Not too many law students think they will one day help sick people get better. That’s what medical school is for, right? Not entirely. Doctors, nurses, therapists, and all other allied health professionals are the most important people in the delivery of healthcare services. But if recent history has shown, it is that the financial side of healthcare can be a matter of great significance for millions of people. And where money matters, so too do lawyers.
Daniel Zaccardo, senior vice president and general counsel for Accretive Health, knows how this works. “My vision of what lawyers did came from LA Law,” he says, referencing the television series that ran from 1986–1994. “After a few weeks I learned it wasn’t.”
What the remaining two years and fifty weeks of law school taught him—and his career since—is that business law is about making things happen. Before joining Accretive, Zaccardo was associate general counsel for ADP, the payroll processing company, and before that, he worked in mergers and acquisitions for a New York law firm. Each position enabled him to touch people’s lives and livelihoods. But working in a healthcare-related business—in a time of significant, systemic change—took that to a whole new level.

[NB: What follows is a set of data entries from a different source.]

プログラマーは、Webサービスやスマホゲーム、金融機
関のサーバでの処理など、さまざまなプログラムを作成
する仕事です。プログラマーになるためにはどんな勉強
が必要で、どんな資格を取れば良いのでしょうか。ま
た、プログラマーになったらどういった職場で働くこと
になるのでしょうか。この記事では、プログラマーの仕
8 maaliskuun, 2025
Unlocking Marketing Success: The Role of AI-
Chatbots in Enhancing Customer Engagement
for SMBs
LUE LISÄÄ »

Accretive is a provider of revenue cycle management services to hospitals. That includes the management of patient admissions, insurance verification, medical coding, billing, and collections primarily from insurance companies and government payers and, therefore, hospital cash flow.

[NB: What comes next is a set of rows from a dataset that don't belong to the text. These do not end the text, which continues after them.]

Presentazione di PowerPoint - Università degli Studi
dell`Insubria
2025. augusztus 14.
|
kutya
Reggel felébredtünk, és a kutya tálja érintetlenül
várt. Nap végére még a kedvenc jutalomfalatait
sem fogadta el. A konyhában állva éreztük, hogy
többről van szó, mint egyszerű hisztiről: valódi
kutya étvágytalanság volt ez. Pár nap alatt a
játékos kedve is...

But perhaps the part of Accretive’s work with hospitals that gets really interesting—and which involves Zaccardo—is the value-based reimbursement model and Accretive’s new services to help its clients with that new model. VBR is the part of the Affordable Care Act (ACA, or “Obamacare”) that is designed to whittle down costs for healthcare service delivery. It replaces the entrenched fee-for-service structure, where each provider and prescribed services, devices, and hospital stays would rack up charges with no set limits. Under the VBR system, the full cycle of care for an illness, injury, or condition has to stay within reasonable cost parameters. If the expense of a patient’s care exceeds that limit, the provider will not be fully reimbursed by insurers for all expenses. But if the expense is less—if the illness or injury was managed to a good health outcome, but at a cost below the limit—the provider earns a profit.
This is a hugely important, if not disruptive, component of the ACA. Accretive’s own 2015 whitepaper on the topic (“The Provider Crossroad to Value-Based Reimbursement”) explains how this system had replaced fee-for-service care in 8 percent of providers in 2014 and will grow to 25 percent of providers by 2017 and 50 percent by 2020.

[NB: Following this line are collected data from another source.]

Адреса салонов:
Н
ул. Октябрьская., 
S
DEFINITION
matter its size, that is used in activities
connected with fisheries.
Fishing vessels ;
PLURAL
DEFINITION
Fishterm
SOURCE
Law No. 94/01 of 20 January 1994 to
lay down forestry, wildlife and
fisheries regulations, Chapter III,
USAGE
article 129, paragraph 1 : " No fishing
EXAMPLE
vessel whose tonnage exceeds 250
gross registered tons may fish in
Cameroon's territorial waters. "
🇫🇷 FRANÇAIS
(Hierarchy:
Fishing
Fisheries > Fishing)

“That’s a big change in a short period of time for how providers deliver healthcare in the US,” Zaccardo says. “We are helping our clients get their arms around this, helping them figure out how to do a more coordinated approach. It’s disaggregating some providers, which leads to more M&A activity in many cases.”
So that’s where financial health plays an important role. Note that Accretive services more than ninety hospital systems across the United States, responsible for managing the revenue cycle functions for about $17 billion annually in billings for those providers. How it successfully manages those functions plays a critical role. As Zaccardo explains, most of the hospitals Accretive services are nonprofits operating on very thin margins. The influx of more patients easily affects both costs and revenues, but in complex ways.
“On the one hand, Obamacare signed up millions more people in insurance plans,” Zaccardo says. “But many more patients have higher-deductible plans, meaning a higher percentage of billings are to patients and not insurers.” This, he says, places greater stress on individuals as well as the system. Consequently, Accretive’s services have a larger role in managing the hospital’s collections from both patients and their insurers. Without adequate payment for services, those hospitals would fail at their mission to meet the needs of their communities (several dozen hospitals, mostly in rural areas in states that did not expand Medicaid coverage, have been shuttered in the past four years).
It is another way of saying the regulatory environment is driving much of the size and scope of Accretive—so much so that the top attorney has a big role to play in how the company plans for the future. While there is a separate compliance officer, Zaccardo’s task includes staying abreast of changes in the regulatory environment. “I have to look around corners to see if there will be changes in the regulations and rules that affect our clients and how we operate our business,” he says. “That’s part of my role.”
Such responsibility spells in part the rise of the general counsel as a businessperson. “GCs have morphed from legal advisers to business strategists,” Zaccardo says. “So much more of what we do has to be seen through the lens of legal and business risk. Early in my career, I used to be relegated to just the law. But now I have an equal seat at the table with executives. From the conversations there, you wouldn’t necessarily know I’m a lawyer.”
The Zaccardo of decades ago, studying for the LSATs, might be surprised and intrigued by what he does in 2016, as general counsel roles continue to expand in the healthcare industry.